> **DIRECTIONS**: Among the entries below, determine how many lines contain the word "LOTTO" and state only that figure.

#### DATA FOR REVIEW

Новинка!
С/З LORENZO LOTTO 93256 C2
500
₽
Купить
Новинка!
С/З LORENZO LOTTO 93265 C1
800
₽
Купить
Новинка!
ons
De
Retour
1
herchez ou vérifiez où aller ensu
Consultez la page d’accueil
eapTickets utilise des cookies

########
#### DATA FOR REVIEW

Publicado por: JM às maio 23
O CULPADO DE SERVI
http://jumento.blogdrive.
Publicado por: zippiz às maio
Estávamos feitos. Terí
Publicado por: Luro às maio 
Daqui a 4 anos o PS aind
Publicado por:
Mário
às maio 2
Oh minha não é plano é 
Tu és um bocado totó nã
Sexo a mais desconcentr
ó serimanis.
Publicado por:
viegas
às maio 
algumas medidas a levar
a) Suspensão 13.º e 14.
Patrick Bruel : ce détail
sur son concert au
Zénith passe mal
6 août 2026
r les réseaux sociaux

########
#### DATA FOR REVIEW

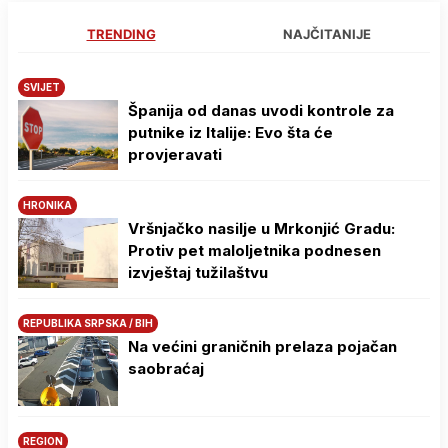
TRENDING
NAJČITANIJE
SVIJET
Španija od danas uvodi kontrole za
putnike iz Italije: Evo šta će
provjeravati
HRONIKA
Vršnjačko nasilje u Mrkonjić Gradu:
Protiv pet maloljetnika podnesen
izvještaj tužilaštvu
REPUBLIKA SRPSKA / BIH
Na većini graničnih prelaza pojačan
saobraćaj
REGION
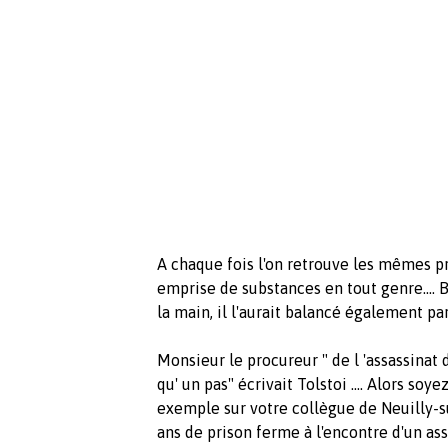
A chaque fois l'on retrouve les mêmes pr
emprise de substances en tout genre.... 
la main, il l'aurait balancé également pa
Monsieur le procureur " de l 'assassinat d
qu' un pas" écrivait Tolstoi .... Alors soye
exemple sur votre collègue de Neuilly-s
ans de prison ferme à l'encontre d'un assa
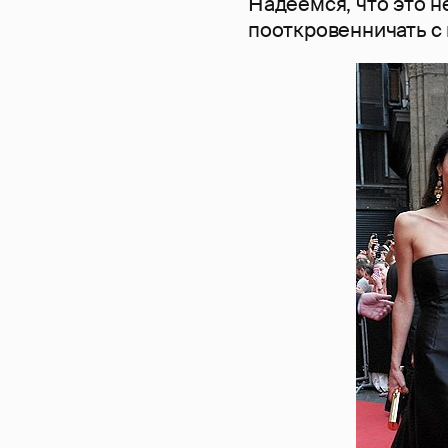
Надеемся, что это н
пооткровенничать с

########

> **ANSWER TO THIS EXERCISE**: 2